The S660, Honda’s adorable little mid-engine sports car, is a sales success in the automaker’s home country of Japan. After going on sale in the island nation this past April, the kei car has already sold out.
After just four months, the first year’s entire production run of 8,600 units has been completely cleaned out. It would seem the lightweight, 66-horsepower roadster should qualify as a smash hit by anyone’s standards—except maybe those of Honda’s marketing department, which was aiming for a different demographic than the one it hit.
Four out of every five customers who bought the $16,000 Honda S660 were above the age of 40, meaning they belong to a subset of society that marketers callously refer to as “old people.” It’s somewhat ironic, considering the car was conceived by 26-year-old design prodigy Ryo Mukumoto, who began the project when he was only 22.

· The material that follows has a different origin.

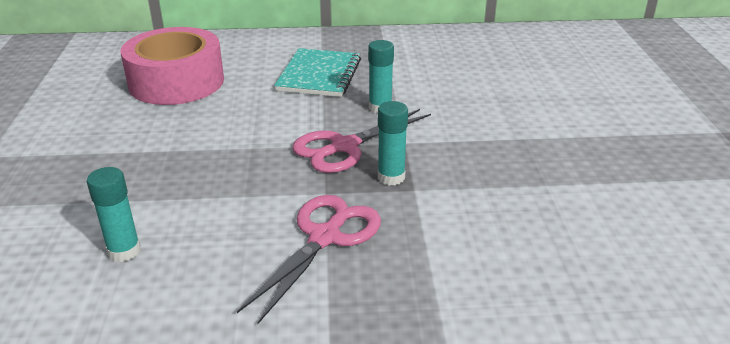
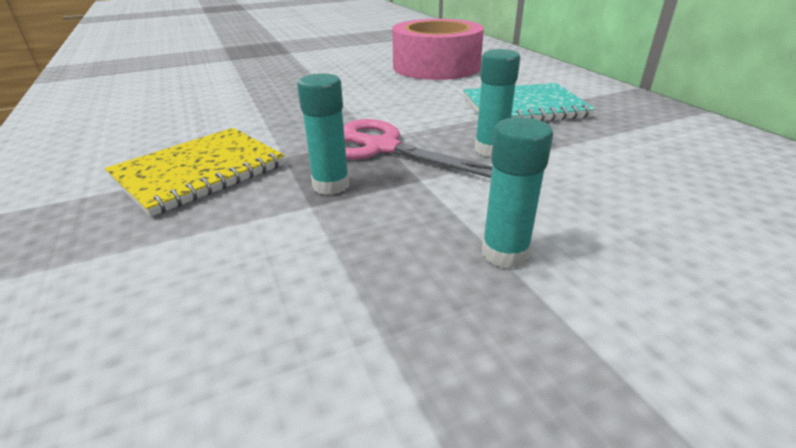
camera: 70 degrees right, 0 degrees up
turquoise glue stick [87,167,141,262] -> turquoise glue stick moved to [482,117,553,268]
pink scissors [237,195,381,324] -> yellow notebook [105,128,285,217]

“People of my generation think cars are simply a tool for transportation,” Mukumoto said at the time of the vehicle’s release. “I wanted them to say—hmm, this car is different. We have made a car that will turn heads.”

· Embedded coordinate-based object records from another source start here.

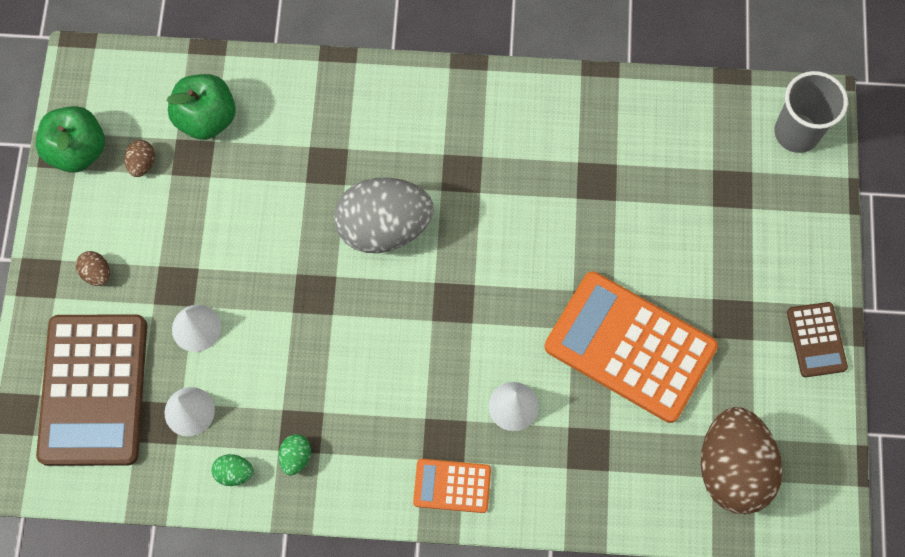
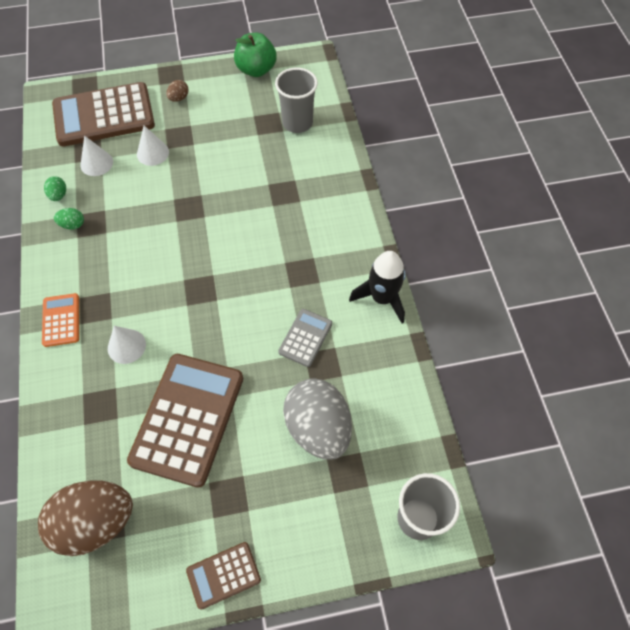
camera: 75 degrees right, 10 degrees down
brown egg [124,140,155,177] -> none
green apple [167,74,236,140] -> grey cup [275,68,318,133]
grey egg [334,178,433,253] -> grey egg moved to [283,378,352,460]
orange calculator [544,271,718,423] -> brown calculator [127,354,243,488]
none -> grey calculator [278,309,332,367]
none -> black rocket [349,251,406,323]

Mukumoto’s right that his car is turning heads, but only one-in-five of those swiveling necks belong to the people of his generation. That’s not exactly his or even Honda’s fault, though, as the S660’s sales results seem indicative of a larger trend in Japan.
According to Bloomberg, the number of people under the age of 40 with drivers licenses has fallen 46% over the last 13 years in Japan. The problem is lower incomes and a thriving public transportation system, which makes cars (even adorable ones like the S660) less attractive to young people.
“It will be a big challenge for Honda to lure younger buyers,” said IHS Automotive analyst Yoshiaki Kawano. “If you compare the demographic feature and average income with 20 years ago, I would say the motivation for young people to buy such a car could be quite limited.”
The Bloomberg article also quotes a 66-year-old retiree saying that his two thirty-something sons don’t share his enthusiasm for his new S660.
“The elder one has shown some interest, but the younger one just has no interest in cars at all,” said Hitoshi Arai. “He would rather ride his bicycle.”
That’s lame, Hitoshi Arai’s youngest son. That’s real lame.